Argumentos de juiz para soltar PMs flagrados em execução são contraditórios

 

Para o juiz Alexandre Abrahão, do 3º Tribunal do Júri, que revogou as prisões dos policiais militares do 41º BPM (Irajá) flagrados, em vídeo, executando dois traficantes, no último da 31, em Acari, na Zona Norte do Rio, os dois PMs não prejudicaram as investigações nem a instrução do processo. O magistrado sustenta que os agentes prestaram depoimentos de forma espontânea e que, após o crime, mantiveram o local íntegro para a perícia. Entretanto, pelo menos uma testemunha, laudos periciais e depoimentos se chocam com o que alega o juiz.

Num documento que faz parte do inquérito da Delegacia de Homicídios (DH), uma parente de Julio Cesar Ferreira de Jesus, um dos dois traficantes executados, acusa os PMs de tentarem fraudar a cena do crime. Em seu relato, a mulher afirma que “os PMs tentaram retirar o corpo do local, mas foram impedidos pelos moradores”.

Em dois relatos que também fazem parte do processo, o sargento David Centeno dá versões diferentes sobre o caso. Na primeira, ele omitiu ter atirado no homem já caído e se limitou a dizer que viu “dois homens caídos ao solo”. Num segundo relato, após ver o vídeo, Centeno muda a versão, admite que fez o disparo contra o suspeito, “acreditando que pudesse haver risco pessoal”.

A DH também apura a veracidade do depoimento do cabo Fábio Dias, que só mencionou ter dado um disparo, o da execução. No entanto, outro projétil de seu fuzil foi encontrado no corpo de Maria Eduarda.

Cabo Dias só mencionou disparo Foto: Reprodução

Abrahão escreveu que “os denunciados, enquanto sujeitos de direito submetidos a uma relação processual, até aqui não criaram qualquer embaraço a instrução da investigação e ao processo. Chamados na Delegacia de Homicídios (DH), lá compareceram espontaneamente para dar suas respectivas versões sobre o ocorrido (…), colaboração esta que pode até ser empregada contra eles durante a relação processual aqui iniciada. Além disso, mantiveram o local dos fatos íntegros para análise dos peritos, não ocorrendo sucesso maior por obra dos populares. Resta a gravidade do crime. Não é ela o combustível correto para levar ao cárcere meros investigados”.

Centeno e Dias se envolveram em 37 autos de resistência — mortes de suspeitos durante operações policiais — desde 2011. Os dois, juntos, participaram de uma dessas ocorrências. Já as demais mortes ocorreram em ações com outros colegas de farda — Centeno é envolvido em outros 10 autos de resistência e Dias, em 26 ocorrências.

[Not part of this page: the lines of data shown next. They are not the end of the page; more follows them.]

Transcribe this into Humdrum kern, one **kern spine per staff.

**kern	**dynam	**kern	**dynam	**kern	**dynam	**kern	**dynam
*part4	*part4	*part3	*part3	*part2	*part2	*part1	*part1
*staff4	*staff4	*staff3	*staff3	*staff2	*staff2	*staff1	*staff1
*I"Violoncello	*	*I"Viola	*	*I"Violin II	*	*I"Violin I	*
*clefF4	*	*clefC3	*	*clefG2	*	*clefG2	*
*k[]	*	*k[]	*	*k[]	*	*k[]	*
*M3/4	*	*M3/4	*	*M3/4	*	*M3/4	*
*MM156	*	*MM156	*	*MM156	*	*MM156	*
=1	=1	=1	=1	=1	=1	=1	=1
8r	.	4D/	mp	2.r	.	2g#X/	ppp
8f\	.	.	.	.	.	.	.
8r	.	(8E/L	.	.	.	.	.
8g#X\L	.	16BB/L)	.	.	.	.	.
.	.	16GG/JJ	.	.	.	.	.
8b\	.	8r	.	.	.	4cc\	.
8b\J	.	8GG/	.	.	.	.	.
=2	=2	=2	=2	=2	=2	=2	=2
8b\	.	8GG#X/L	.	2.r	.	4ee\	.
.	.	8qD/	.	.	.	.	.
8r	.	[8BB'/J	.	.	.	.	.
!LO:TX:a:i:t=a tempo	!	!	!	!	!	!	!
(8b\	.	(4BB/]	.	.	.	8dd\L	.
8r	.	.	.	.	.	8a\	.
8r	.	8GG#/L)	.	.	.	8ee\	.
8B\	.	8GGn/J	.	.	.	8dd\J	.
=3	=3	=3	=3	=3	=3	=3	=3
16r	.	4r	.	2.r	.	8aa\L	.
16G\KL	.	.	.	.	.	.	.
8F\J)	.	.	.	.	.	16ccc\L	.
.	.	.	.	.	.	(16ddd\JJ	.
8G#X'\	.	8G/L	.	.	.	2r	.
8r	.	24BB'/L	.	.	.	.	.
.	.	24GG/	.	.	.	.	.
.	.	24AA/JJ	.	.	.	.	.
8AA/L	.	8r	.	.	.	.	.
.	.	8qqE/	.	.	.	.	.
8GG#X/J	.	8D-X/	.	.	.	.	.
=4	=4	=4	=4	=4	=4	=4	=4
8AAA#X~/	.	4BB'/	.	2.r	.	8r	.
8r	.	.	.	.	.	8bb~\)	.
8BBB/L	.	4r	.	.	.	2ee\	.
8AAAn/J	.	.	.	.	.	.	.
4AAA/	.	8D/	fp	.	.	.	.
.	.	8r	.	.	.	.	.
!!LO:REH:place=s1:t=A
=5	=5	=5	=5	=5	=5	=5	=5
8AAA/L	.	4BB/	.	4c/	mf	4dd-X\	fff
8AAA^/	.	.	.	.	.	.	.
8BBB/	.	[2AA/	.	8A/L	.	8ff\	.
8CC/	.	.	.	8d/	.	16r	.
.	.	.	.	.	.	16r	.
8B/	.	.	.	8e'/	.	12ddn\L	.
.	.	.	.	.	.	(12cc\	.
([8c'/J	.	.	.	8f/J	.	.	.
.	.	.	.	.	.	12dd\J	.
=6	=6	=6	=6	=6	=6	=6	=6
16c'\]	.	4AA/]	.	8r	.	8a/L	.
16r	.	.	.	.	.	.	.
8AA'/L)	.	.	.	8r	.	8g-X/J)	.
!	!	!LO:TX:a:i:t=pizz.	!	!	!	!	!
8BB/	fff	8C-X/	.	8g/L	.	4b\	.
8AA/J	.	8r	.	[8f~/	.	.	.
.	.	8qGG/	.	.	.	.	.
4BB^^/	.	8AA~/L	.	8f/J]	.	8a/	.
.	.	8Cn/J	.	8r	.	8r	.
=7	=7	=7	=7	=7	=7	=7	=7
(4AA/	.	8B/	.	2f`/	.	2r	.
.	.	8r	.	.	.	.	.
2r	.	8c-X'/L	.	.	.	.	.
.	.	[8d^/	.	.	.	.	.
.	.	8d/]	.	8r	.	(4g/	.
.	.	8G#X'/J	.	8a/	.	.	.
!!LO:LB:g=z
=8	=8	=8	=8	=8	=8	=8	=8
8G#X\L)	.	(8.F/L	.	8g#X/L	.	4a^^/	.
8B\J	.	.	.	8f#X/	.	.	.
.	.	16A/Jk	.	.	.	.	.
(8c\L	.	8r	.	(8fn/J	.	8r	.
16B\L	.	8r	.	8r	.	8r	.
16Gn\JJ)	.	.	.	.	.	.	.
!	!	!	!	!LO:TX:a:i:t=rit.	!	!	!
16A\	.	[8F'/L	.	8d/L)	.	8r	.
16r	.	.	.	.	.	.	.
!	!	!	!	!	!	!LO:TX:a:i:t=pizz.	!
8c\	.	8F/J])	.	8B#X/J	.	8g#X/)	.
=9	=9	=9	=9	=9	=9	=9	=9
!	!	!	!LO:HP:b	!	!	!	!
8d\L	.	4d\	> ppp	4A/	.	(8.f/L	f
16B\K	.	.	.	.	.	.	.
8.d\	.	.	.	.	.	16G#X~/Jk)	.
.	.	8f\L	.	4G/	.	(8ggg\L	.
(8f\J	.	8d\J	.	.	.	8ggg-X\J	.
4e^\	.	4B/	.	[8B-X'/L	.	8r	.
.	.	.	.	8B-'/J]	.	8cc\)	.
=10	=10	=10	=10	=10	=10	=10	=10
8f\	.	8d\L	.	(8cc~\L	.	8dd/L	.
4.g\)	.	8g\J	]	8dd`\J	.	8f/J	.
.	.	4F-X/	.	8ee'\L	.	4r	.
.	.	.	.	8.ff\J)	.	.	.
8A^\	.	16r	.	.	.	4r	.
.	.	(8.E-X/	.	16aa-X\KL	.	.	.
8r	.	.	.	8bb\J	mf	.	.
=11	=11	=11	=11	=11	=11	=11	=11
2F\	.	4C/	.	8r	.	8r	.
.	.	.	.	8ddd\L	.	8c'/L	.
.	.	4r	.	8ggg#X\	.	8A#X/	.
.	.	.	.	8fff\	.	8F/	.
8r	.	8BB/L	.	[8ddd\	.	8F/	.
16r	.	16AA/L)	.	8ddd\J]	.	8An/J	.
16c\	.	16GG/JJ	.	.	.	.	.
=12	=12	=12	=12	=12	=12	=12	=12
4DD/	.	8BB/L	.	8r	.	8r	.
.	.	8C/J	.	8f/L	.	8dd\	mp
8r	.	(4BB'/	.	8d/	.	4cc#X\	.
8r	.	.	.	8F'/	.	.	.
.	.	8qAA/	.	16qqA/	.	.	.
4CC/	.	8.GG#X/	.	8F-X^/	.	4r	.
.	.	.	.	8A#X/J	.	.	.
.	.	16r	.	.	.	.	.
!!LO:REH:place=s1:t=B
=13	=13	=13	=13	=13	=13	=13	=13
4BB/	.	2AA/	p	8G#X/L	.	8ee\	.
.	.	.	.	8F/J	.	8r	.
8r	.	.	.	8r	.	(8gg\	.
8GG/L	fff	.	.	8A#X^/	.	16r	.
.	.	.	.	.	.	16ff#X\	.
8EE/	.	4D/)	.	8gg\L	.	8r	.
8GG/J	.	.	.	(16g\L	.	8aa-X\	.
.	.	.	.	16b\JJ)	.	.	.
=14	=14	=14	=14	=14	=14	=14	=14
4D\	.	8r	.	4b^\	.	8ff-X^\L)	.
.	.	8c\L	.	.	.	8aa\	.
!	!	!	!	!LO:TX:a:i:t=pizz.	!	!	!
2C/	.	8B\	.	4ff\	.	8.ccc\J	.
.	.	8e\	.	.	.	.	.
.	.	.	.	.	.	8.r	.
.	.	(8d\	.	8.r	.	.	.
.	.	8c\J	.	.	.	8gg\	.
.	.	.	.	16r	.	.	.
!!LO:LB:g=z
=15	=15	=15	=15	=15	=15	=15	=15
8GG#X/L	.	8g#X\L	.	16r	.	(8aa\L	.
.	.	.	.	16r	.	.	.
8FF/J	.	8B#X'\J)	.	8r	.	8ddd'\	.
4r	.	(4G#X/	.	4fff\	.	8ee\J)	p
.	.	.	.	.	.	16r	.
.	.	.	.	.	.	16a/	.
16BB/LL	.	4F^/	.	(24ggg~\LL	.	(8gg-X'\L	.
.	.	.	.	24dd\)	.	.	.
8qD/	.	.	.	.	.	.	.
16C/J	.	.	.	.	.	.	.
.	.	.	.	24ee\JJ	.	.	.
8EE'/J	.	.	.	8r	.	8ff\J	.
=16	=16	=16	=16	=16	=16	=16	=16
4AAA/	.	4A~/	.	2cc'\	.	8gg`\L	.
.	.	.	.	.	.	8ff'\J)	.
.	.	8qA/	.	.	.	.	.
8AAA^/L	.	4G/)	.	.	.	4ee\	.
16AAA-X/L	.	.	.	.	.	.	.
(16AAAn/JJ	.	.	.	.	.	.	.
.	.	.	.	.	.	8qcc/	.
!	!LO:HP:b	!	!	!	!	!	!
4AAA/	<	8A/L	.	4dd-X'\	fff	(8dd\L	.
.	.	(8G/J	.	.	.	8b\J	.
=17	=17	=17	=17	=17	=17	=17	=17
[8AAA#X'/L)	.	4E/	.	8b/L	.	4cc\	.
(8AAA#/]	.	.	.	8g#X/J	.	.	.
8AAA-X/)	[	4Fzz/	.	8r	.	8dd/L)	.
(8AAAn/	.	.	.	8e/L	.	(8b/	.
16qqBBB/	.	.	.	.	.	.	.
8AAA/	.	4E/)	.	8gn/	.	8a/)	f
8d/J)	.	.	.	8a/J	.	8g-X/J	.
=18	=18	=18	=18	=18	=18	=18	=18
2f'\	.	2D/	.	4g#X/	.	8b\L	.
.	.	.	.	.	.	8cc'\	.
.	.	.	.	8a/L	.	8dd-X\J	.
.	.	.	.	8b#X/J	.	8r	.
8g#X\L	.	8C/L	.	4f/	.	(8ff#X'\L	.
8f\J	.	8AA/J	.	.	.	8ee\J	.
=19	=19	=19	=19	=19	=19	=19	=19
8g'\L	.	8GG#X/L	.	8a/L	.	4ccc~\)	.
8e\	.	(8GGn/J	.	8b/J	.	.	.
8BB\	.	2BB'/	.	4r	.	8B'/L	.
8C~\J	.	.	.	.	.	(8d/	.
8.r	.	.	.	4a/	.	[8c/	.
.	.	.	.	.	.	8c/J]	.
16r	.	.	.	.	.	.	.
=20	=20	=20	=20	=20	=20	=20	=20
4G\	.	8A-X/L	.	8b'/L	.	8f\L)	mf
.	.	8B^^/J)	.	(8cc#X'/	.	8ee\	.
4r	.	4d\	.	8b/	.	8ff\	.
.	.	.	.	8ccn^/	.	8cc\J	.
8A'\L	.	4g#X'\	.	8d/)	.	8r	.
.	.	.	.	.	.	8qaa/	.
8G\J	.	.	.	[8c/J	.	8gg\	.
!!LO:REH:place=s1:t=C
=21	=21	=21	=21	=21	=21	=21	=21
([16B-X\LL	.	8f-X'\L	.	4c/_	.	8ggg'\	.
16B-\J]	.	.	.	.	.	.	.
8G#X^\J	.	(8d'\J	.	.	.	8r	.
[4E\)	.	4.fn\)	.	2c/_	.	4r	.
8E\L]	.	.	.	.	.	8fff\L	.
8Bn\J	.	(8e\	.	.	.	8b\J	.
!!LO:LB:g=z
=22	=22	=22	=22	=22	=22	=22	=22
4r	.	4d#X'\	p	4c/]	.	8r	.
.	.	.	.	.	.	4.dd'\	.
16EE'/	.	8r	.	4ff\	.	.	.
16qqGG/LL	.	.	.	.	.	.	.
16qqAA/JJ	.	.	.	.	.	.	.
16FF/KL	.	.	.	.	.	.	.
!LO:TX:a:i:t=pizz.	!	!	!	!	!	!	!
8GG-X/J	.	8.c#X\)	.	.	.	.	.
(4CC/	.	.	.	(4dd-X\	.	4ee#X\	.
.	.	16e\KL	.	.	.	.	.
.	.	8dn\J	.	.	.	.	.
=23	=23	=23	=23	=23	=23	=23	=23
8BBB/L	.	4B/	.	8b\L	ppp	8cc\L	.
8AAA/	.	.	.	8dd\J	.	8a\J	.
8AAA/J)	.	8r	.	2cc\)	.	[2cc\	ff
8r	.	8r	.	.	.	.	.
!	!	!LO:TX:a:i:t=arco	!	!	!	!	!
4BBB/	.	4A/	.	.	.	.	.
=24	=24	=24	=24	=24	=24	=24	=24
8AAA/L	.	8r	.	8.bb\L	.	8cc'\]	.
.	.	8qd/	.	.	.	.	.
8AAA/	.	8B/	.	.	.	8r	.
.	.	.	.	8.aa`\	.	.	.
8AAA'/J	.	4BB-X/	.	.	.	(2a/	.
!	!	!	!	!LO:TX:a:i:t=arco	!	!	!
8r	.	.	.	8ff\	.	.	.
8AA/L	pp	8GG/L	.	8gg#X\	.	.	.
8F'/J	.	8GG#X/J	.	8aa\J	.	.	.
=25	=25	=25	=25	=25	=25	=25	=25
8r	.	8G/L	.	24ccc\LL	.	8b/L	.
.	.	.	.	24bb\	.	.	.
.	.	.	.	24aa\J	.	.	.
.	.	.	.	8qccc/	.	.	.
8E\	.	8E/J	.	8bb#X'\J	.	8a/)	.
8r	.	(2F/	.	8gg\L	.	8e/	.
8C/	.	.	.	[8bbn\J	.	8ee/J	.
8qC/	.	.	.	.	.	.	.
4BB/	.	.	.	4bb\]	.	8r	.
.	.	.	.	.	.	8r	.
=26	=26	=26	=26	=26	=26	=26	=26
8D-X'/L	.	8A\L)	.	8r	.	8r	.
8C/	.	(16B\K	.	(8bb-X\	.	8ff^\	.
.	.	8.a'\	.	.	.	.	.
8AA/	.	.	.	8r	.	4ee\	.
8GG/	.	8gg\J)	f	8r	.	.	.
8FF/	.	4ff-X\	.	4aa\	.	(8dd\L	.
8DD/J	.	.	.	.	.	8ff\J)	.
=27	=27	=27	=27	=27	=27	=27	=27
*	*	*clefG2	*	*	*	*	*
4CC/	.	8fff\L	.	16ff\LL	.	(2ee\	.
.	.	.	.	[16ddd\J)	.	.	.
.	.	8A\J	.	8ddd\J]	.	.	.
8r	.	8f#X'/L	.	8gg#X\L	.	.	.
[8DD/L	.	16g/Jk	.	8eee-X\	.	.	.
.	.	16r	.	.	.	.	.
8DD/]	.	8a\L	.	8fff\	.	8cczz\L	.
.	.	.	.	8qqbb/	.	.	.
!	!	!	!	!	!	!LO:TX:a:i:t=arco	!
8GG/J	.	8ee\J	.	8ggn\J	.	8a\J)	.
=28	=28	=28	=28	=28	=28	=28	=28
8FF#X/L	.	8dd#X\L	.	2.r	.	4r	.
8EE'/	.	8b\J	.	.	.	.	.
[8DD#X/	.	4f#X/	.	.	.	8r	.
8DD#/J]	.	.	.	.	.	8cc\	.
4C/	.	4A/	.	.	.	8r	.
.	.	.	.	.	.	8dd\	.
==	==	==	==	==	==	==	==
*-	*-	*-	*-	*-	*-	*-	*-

Os dois ainda são investigados no inquérito da DH que apura a morte da menina Maria Eduarda Alves da Conceição, de 13 anos.

O magistrado recebeu a denúncia e converteu as prisões em medidas cautelares: o cabo Dias e o sargento David Centeio terão que ser transferidos do batalhão e não poderão participar de operações. Eles só poderão realizar funções administrativas.

Na decisão, Abrahão escreveu que ponderou sobre a “voz das ruas”: “Meditei muito sobre cada detalhe deste procedimento. Olhei, por horas, todo o acervo a ele atrelado. Ponderei especialmente sobre a voz das ruas”.

O juiz também afirmou que sabe que será alvo de “apedrejamento público”. “O julgamento destes fatos me dá a convicção de que a decisão, seja ela qual for, será alvo de apedrejamento público. Especialistas, mesmo sem conhecer o processo, farão julgamento, criarão teses conspiratórias, insinuações, etc. Este processo revela delicada polarização”, alega o magistrado no despacho.